80 Acres Farms and Soli Organic join forces, signaling that size, consistency, and retail trust now define the future of US vertical farming

16 Dec 2025

80 Acres Farms and Soli Organic logos representing a US vertical farming merger

Something is shifting inside America’s indoor farms. The merger of 80 Acres Farms and Soli Organic is not just another attempt to survive a bruising period. It is a wager that vertical farming’s future depends less on clever technology than on size and reliability.

The combined firm expects roughly $200m in revenue in its first year, making it one of the country’s biggest players in the sector. In an industry scarred by bankruptcies and abandoned facilities, that figure matters less for its magnitude than for what it signals. Scale, once a dream, is now a proxy for credibility.

The logic is straightforward. 80 Acres brings tightly controlled, data-heavy growing systems. Soli Organic contributes deep ties with grocery chains built over years of supplying them. Together they aim to look less like an experiment and more like a conventional produce supplier, one that happens to grow lettuce indoors.
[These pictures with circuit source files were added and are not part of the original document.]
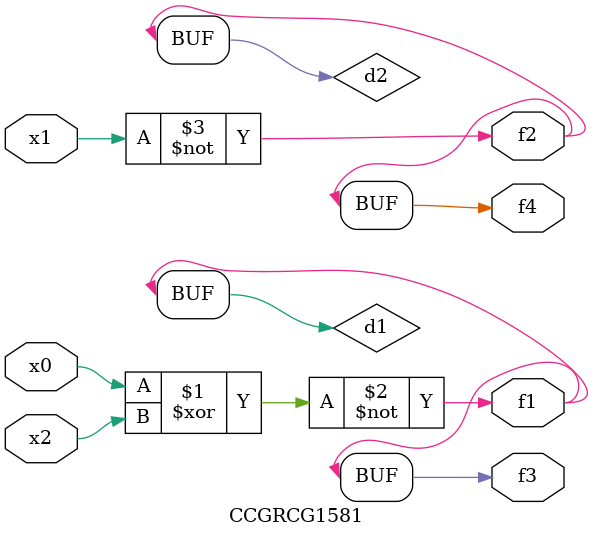
<source format=v>
module CCGRCG1581(
	input x0, x1, x2,
	output f1, f2, f3, f4
);

	wire d1, d2, d3;

	xnor (d1, x0, x2);
	nand (d2, x1);
	nor (d3, x1, x2);
	assign f1 = d1;
	assign f2 = d2;
	assign f3 = d1;
	assign f4 = d2;
endmodule

</source>
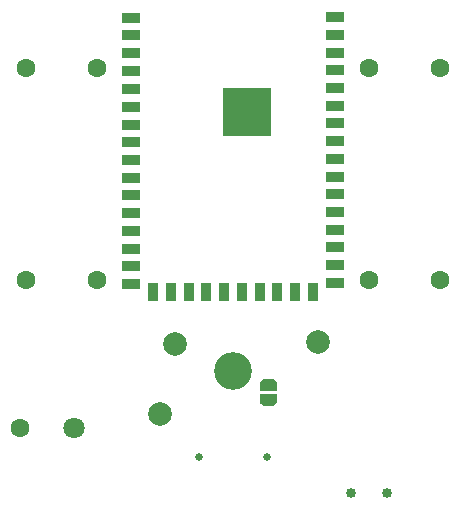
<source format=gbr>
%TF.GenerationSoftware,KiCad,Pcbnew,(5.1.8)-1*%
%TF.CreationDate,2021-07-06T20:41:50+01:00*%
%TF.ProjectId,ESP32-S2-PowerMeter,45535033-322d-4533-922d-506f7765724d,rev?*%
%TF.SameCoordinates,Original*%
%TF.FileFunction,Soldermask,Bot*%
%TF.FilePolarity,Negative*%
%FSLAX46Y46*%
G04 Gerber Fmt 4.6, Leading zero omitted, Abs format (unit mm)*
G04 Created by KiCad (PCBNEW (5.1.8)-1) date 2021-07-06 20:41:50*
%MOMM*%
%LPD*%
G01*
G04 APERTURE LIST*
%ADD10C,0.650000*%
%ADD11C,1.600000*%
%ADD12C,1.800000*%
%ADD13C,0.100000*%
%ADD14C,0.850000*%
%ADD15C,2.000000*%
%ADD16R,1.500000X0.900000*%
%ADD17R,0.900000X1.500000*%
%ADD18R,4.100000X4.100000*%
%ADD19C,3.200000*%
G04 APERTURE END LIST*
D10*
%TO.C,J1*%
X120610000Y-162940000D03*
X126390000Y-162940000D03*
%TD*%
D11*
%TO.C,J3*%
X135000000Y-148000000D03*
X141000000Y-148000000D03*
%TD*%
%TO.C,J4*%
X135000000Y-130000000D03*
X141000000Y-130000000D03*
%TD*%
%TO.C,J5*%
X112000000Y-148000000D03*
X106000000Y-148000000D03*
%TD*%
%TO.C,J6*%
X112000000Y-130000000D03*
X106000000Y-130000000D03*
%TD*%
D12*
%TO.C,J7*%
X110000000Y-160500000D03*
D11*
X105500000Y-160500000D03*
%TD*%
D13*
%TO.C,JP1*%
G36*
X125750602Y-156850000D02*
G01*
X125750602Y-156825466D01*
X125755412Y-156776635D01*
X125764984Y-156728510D01*
X125779228Y-156681555D01*
X125798005Y-156636222D01*
X125821136Y-156592949D01*
X125848396Y-156552150D01*
X125879524Y-156514221D01*
X125914221Y-156479524D01*
X125952150Y-156448396D01*
X125992949Y-156421136D01*
X126036222Y-156398005D01*
X126081555Y-156379228D01*
X126128510Y-156364984D01*
X126176635Y-156355412D01*
X126225466Y-156350602D01*
X126250000Y-156350602D01*
X126250000Y-156350000D01*
X126750000Y-156350000D01*
X126750000Y-156350602D01*
X126774534Y-156350602D01*
X126823365Y-156355412D01*
X126871490Y-156364984D01*
X126918445Y-156379228D01*
X126963778Y-156398005D01*
X127007051Y-156421136D01*
X127047850Y-156448396D01*
X127085779Y-156479524D01*
X127120476Y-156514221D01*
X127151604Y-156552150D01*
X127178864Y-156592949D01*
X127201995Y-156636222D01*
X127220772Y-156681555D01*
X127235016Y-156728510D01*
X127244588Y-156776635D01*
X127249398Y-156825466D01*
X127249398Y-156850000D01*
X127250000Y-156850000D01*
X127250000Y-157350000D01*
X125750000Y-157350000D01*
X125750000Y-156850000D01*
X125750602Y-156850000D01*
G37*
G36*
X127250000Y-157650000D02*
G01*
X127250000Y-158150000D01*
X127249398Y-158150000D01*
X127249398Y-158174534D01*
X127244588Y-158223365D01*
X127235016Y-158271490D01*
X127220772Y-158318445D01*
X127201995Y-158363778D01*
X127178864Y-158407051D01*
X127151604Y-158447850D01*
X127120476Y-158485779D01*
X127085779Y-158520476D01*
X127047850Y-158551604D01*
X127007051Y-158578864D01*
X126963778Y-158601995D01*
X126918445Y-158620772D01*
X126871490Y-158635016D01*
X126823365Y-158644588D01*
X126774534Y-158649398D01*
X126750000Y-158649398D01*
X126750000Y-158650000D01*
X126250000Y-158650000D01*
X126250000Y-158649398D01*
X126225466Y-158649398D01*
X126176635Y-158644588D01*
X126128510Y-158635016D01*
X126081555Y-158620772D01*
X126036222Y-158601995D01*
X125992949Y-158578864D01*
X125952150Y-158551604D01*
X125914221Y-158520476D01*
X125879524Y-158485779D01*
X125848396Y-158447850D01*
X125821136Y-158407051D01*
X125798005Y-158363778D01*
X125779228Y-158318445D01*
X125764984Y-158271490D01*
X125755412Y-158223365D01*
X125750602Y-158174534D01*
X125750602Y-158150000D01*
X125750000Y-158150000D01*
X125750000Y-157650000D01*
X127250000Y-157650000D01*
G37*
%TD*%
D14*
%TO.C,SW1*%
X136500000Y-166000000D03*
X133500000Y-166000000D03*
%TD*%
D15*
%TO.C,TP1*%
X117300000Y-159300000D03*
%TD*%
%TO.C,TP2*%
X118600000Y-153400000D03*
%TD*%
%TO.C,TP3*%
X130700000Y-153200000D03*
%TD*%
D16*
%TO.C,U1*%
X132125000Y-125725000D03*
X132125000Y-146725000D03*
X132125000Y-148225000D03*
D17*
X130250000Y-148975000D03*
X128750000Y-148975000D03*
X127250000Y-148975000D03*
X125750000Y-148975000D03*
X124250000Y-148975000D03*
X122750000Y-148975000D03*
X121250000Y-148975000D03*
X119750000Y-148975000D03*
D16*
X132125000Y-127225000D03*
X132125000Y-128725000D03*
X132125000Y-130225000D03*
X132125000Y-131725000D03*
X132125000Y-133225000D03*
X132125000Y-134725000D03*
X132125000Y-136225000D03*
X132125000Y-137725000D03*
X132125000Y-139225000D03*
X132125000Y-140725000D03*
X132125000Y-142225000D03*
X132125000Y-143725000D03*
X132125000Y-145225000D03*
X114875000Y-131825000D03*
X114875000Y-133325000D03*
X114875000Y-134825000D03*
X114875000Y-136325000D03*
X114875000Y-137825000D03*
X114875000Y-139325000D03*
X114875000Y-140825000D03*
X114875000Y-142325000D03*
X114875000Y-143825000D03*
X114875000Y-145325000D03*
X114875000Y-146825000D03*
X114875000Y-148325000D03*
D17*
X116750000Y-148975000D03*
X118250000Y-148975000D03*
D16*
X114875000Y-130325000D03*
X114875000Y-128725000D03*
X114875000Y-127225000D03*
X114875000Y-125825000D03*
D18*
X124690000Y-133765000D03*
%TD*%
D19*
%TO.C,H1*%
X123500000Y-155700000D03*
%TD*%
M02*

</source>
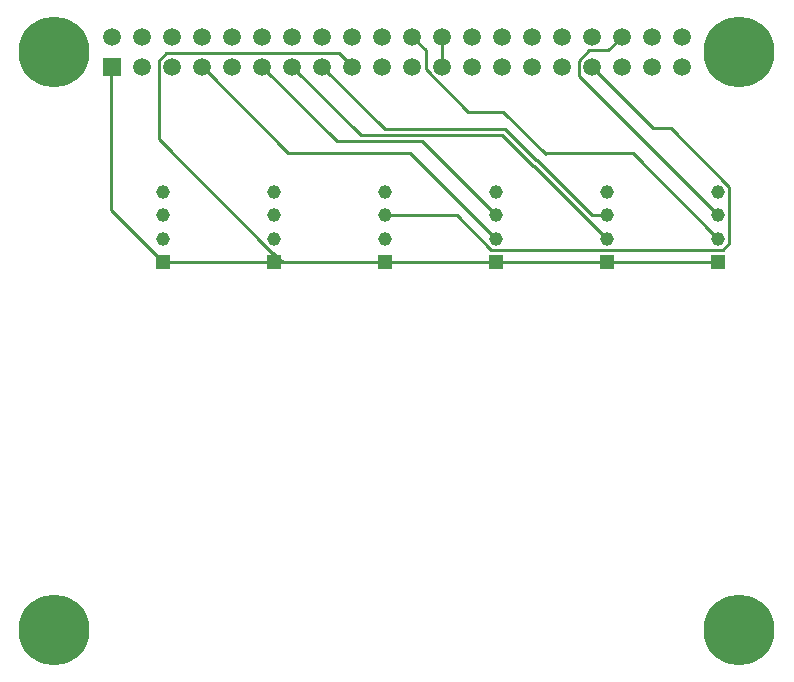
<source format=gbl>
G04*
G04 #@! TF.GenerationSoftware,Altium Limited,Altium Designer,24.7.2 (38)*
G04*
G04 Layer_Physical_Order=2*
G04 Layer_Color=16711680*
%FSLAX25Y25*%
%MOIN*%
G70*
G04*
G04 #@! TF.SameCoordinates,F96F46E9-85AD-4114-9B5A-613433178D46*
G04*
G04*
G04 #@! TF.FilePolarity,Positive*
G04*
G01*
G75*
%ADD18C,0.01000*%
%ADD19R,0.04528X0.04528*%
%ADD20C,0.04528*%
%ADD21C,0.05906*%
%ADD22R,0.05906X0.05906*%
%ADD23C,0.23622*%
D18*
X299252Y210000D02*
X300000D01*
X298878Y201378D02*
X300000Y202500D01*
X257954Y217126D02*
X263000D01*
X226000Y201378D02*
X263000D01*
X189000D02*
X226000D01*
X189000Y217126D02*
X212803D01*
X224441Y205488D01*
X303764Y207693D02*
Y226559D01*
X301559Y205488D02*
X303764Y207693D01*
X278430Y246137D02*
X284186D01*
X257913Y266653D02*
X278430Y246137D01*
X284186D02*
X303764Y226559D01*
X263000Y201378D02*
X298878D01*
X201368Y241758D02*
X226000Y217126D01*
X239172Y235500D02*
X239580D01*
X253461Y263665D02*
X300000Y217126D01*
X271497Y237755D02*
X299252Y210000D01*
X224441Y205488D02*
X301559D01*
X188809Y245758D02*
X228914D01*
X238343Y233500D02*
X238752D01*
X263000Y209252D01*
X242500Y237755D02*
X271497D01*
X228345Y251655D02*
X242500Y237500D01*
X156746Y237821D02*
X197431D01*
X180809Y243758D02*
X228085D01*
X172809Y241758D02*
X201368D01*
X197431Y237821D02*
X226000Y209252D01*
X228914Y245758D02*
X239172Y235500D01*
X239580D02*
X257954Y217126D01*
X228085Y243758D02*
X238343Y233500D01*
X129516Y265051D02*
X156746Y237821D01*
X151671Y204536D02*
X154828Y201378D01*
X113461Y242469D02*
Y268498D01*
Y242469D02*
X151394Y204536D01*
X151671D01*
X152000Y201378D02*
X154828D01*
X167913Y266653D02*
X188809Y245758D01*
X157913Y266653D02*
X180809Y243758D01*
X147913Y266653D02*
X172809Y241758D01*
X154828Y201378D02*
X189000D01*
X115000D02*
X152000D01*
X97500Y218878D02*
X115000Y201378D01*
X216615Y251655D02*
X228345D01*
X202461Y265809D02*
X216615Y251655D01*
X197913Y276654D02*
X202461Y272106D01*
Y265809D02*
Y272106D01*
X207500Y267500D02*
X207913Y267913D01*
X207500Y275000D02*
X207913Y274587D01*
Y267913D02*
Y274587D01*
Y275413D02*
Y276654D01*
X207500Y275000D02*
X207913Y275413D01*
X177500Y265000D02*
Y267067D01*
X173461Y271106D02*
X177500Y267067D01*
X116069Y271106D02*
X173461D01*
X113461Y268498D02*
X116069Y271106D01*
X97500Y218878D02*
Y267500D01*
X267500Y276240D02*
Y277500D01*
X263366Y272106D02*
X267500Y276240D01*
X257069Y272106D02*
X263366D01*
X253461Y268498D02*
X257069Y272106D01*
X253461Y263665D02*
Y268498D01*
X257500Y267067D02*
X257913Y266653D01*
X257500Y267067D02*
Y267500D01*
X147500Y267067D02*
X147913Y266653D01*
X147500Y267067D02*
Y267500D01*
X129516Y267016D02*
X130000Y267500D01*
X129516Y265051D02*
Y267016D01*
D19*
X263000Y201378D02*
D03*
X300000D02*
D03*
X226000D02*
D03*
X189000D02*
D03*
X152000D02*
D03*
X115000D02*
D03*
D20*
X263000Y209252D02*
D03*
Y217126D02*
D03*
Y225000D02*
D03*
X300000Y209252D02*
D03*
Y217126D02*
D03*
Y225000D02*
D03*
X226000Y209252D02*
D03*
Y217126D02*
D03*
Y225000D02*
D03*
X189000Y209252D02*
D03*
Y217126D02*
D03*
Y225000D02*
D03*
X152000Y209252D02*
D03*
Y217126D02*
D03*
Y225000D02*
D03*
X115000Y209252D02*
D03*
Y217126D02*
D03*
Y225000D02*
D03*
D21*
X257913Y266653D02*
D03*
Y276654D02*
D03*
X267913Y266653D02*
D03*
Y276654D02*
D03*
X277913Y266653D02*
D03*
Y276654D02*
D03*
X287913Y266653D02*
D03*
Y276654D02*
D03*
X247913D02*
D03*
Y266653D02*
D03*
X237913Y276654D02*
D03*
Y266653D02*
D03*
X227913Y276654D02*
D03*
Y266653D02*
D03*
X217913Y276654D02*
D03*
Y266653D02*
D03*
X207913Y276654D02*
D03*
Y266653D02*
D03*
X197913Y276654D02*
D03*
Y266653D02*
D03*
X187913Y276654D02*
D03*
Y266653D02*
D03*
X177913Y276654D02*
D03*
Y266653D02*
D03*
X167913Y276654D02*
D03*
Y266653D02*
D03*
X157913Y276654D02*
D03*
Y266653D02*
D03*
X147913Y276654D02*
D03*
Y266653D02*
D03*
X137913Y276654D02*
D03*
Y266653D02*
D03*
X127913Y276654D02*
D03*
Y266653D02*
D03*
X117913Y276654D02*
D03*
Y266653D02*
D03*
X107913Y276654D02*
D03*
Y266653D02*
D03*
X97913Y276654D02*
D03*
D22*
Y266653D02*
D03*
D23*
X307087Y78740D02*
D03*
Y271654D02*
D03*
X78740Y78740D02*
D03*
Y271654D02*
D03*
M02*

</source>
For retailers wary of disruption, dependability now trumps novelty.

Vertical farming has always offered an appealing list of advantages: crops grown year-round, far less water, and shorter supply chains. Yet turning those virtues into profits has been harder than advertised. Energy costs have risen, labour has stayed scarce and investors have become choosier. The industry has been forced to confront whether its economics work outside slide decks. This merger looks like an answer to that question.

Executives at both firms have stressed consistency above all else when discussing the deal. Customers, they argue, want steady volumes and predictable quality, not bold promises that collapse under stress. Sustainability and freshness still matter, but only if they arrive on time and at scale.

Analysts see the tie-up as part of a broader shift. Supermarkets increasingly prefer fewer, larger suppliers to cut risk and simplify sourcing. That leaves smaller vertical farms with tough choices: specialise, partner with rivals or slow their ambitions. Consolidation is unlikely to stop here.

None of this guarantees success. Integrating operations, keeping energy bills in check and narrowing the price gap with field-grown produce will test management. But the tone around the deal is notably less defensive than in recent years.

By choosing consolidation over contraction, vertical farming is signalling that it wants to be judged as an industry, not an idea. The real work of scaling has begun.